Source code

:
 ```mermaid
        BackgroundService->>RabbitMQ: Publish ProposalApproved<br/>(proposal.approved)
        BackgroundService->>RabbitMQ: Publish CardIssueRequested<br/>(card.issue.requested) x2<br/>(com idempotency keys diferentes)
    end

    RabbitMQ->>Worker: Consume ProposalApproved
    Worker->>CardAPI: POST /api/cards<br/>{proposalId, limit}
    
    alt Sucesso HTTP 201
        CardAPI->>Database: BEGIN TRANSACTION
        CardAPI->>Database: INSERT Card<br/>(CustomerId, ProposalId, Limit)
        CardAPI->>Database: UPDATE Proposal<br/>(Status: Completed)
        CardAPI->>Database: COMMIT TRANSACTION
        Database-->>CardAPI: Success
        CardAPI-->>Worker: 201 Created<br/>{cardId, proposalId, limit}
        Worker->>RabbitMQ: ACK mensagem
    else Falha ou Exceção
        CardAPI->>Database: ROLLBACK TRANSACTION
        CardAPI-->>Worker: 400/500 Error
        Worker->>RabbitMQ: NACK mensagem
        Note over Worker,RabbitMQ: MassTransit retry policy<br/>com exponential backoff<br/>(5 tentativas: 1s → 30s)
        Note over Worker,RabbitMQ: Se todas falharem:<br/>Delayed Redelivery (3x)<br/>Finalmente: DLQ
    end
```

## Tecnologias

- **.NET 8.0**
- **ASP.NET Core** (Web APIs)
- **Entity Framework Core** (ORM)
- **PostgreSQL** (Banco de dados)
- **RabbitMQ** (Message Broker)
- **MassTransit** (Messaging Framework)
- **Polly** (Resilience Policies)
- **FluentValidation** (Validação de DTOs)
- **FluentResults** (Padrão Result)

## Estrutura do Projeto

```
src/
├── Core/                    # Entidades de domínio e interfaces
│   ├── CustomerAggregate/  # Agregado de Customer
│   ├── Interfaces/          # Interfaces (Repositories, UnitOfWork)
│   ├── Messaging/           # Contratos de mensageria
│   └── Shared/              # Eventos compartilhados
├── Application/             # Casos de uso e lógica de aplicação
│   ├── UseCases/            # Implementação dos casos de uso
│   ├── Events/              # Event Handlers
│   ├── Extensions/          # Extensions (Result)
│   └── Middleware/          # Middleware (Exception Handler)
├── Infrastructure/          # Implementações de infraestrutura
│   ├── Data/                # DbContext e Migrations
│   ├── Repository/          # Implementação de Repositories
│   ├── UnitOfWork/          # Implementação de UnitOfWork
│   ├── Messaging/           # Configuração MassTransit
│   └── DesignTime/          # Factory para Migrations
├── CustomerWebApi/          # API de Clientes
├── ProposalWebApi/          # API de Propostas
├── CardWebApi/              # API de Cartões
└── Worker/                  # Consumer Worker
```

○ ○ ○ ○ ○ ○ ○

■ **Try it**
Each entry must be retyped exactly as it was written above.

■ **Reply**
Source code

:
 ```mermaid
        BackgroundService->>RabbitMQ: Publish ProposalApproved<br/>(proposal.approved)
        BackgroundService->>RabbitMQ: Publish CardIssueRequested<br/>(card.issue.requested) x2<br/>(com idempotency keys diferentes)
    end

    RabbitMQ->>Worker: Consume ProposalApproved
    Worker->>CardAPI: POST /api/cards<br/>{proposalId, limit}
    
    alt Sucesso HTTP 201
        CardAPI->>Database: BEGIN TRANSACTION
        CardAPI->>Database: INSERT Card<br/>(CustomerId, ProposalId, Limit)
        CardAPI->>Database: UPDATE Proposal<br/>(Status: Completed)
        CardAPI->>Database: COMMIT TRANSACTION
        Database-->>CardAPI: Success
        CardAPI-->>Worker: 201 Created<br/>{cardId, proposalId, limit}
        Worker->>RabbitMQ: ACK mensagem
    else Falha ou Exceção
        CardAPI->>Database: ROLLBACK TRANSACTION
        CardAPI-->>Worker: 400/500 Error
        Worker->>RabbitMQ: NACK mensagem
        Note over Worker,RabbitMQ: MassTransit retry policy<br/>com exponential backoff<br/>(5 tentativas: 1s → 30s)
        Note over Worker,RabbitMQ: Se todas falharem:<br/>Delayed Redelivery (3x)<br/>Finalmente: DLQ
    end
```

## Tecnologias

- **.NET 8.0**
- **ASP.NET Core** (Web APIs)
- **Entity Framework Core** (ORM)
- **PostgreSQL** (Banco de dados)
- **RabbitMQ** (Message Broker)
- **MassTransit** (Messaging Framework)
- **Polly** (Resilience Policies)
- **FluentValidation** (Validação de DTOs)
- **FluentResults** (Padrão Result)

## Estrutura do Projeto

```
src/
├── Core/                    # Entidades de domínio e interfaces
│   ├── CustomerAggregate/  # Agregado de Customer
│   ├── Interfaces/          # Interfaces (Repositories, UnitOfWork)
│   ├── Messaging/           # Contratos de mensageria
│   └── Shared/              # Eventos compartilhados
├── Application/             # Casos de uso e lógica de aplicação
│   ├── UseCases/            # Implementação dos casos de uso
│   ├── Events/              # Event Handlers
│   ├── Extensions/          # Extensions (Result)
│   └── Middleware/          # Middleware (Exception Handler)
├── Infrastructure/          # Implementações de infraestrutura
│   ├── Data/                # DbContext e Migrations
│   ├── Repository/          # Implementação de Repositories
│   ├── UnitOfWork/          # Implementação de UnitOfWork
│   ├── Messaging/           # Configuração MassTransit
│   └── DesignTime/          # Factory para Migrations
├── CustomerWebApi/          # API de Clientes
├── ProposalWebApi/          # API de Propostas
├── CardWebApi/              # API de Cartões
└── Worker/                  # Consumer Worker
```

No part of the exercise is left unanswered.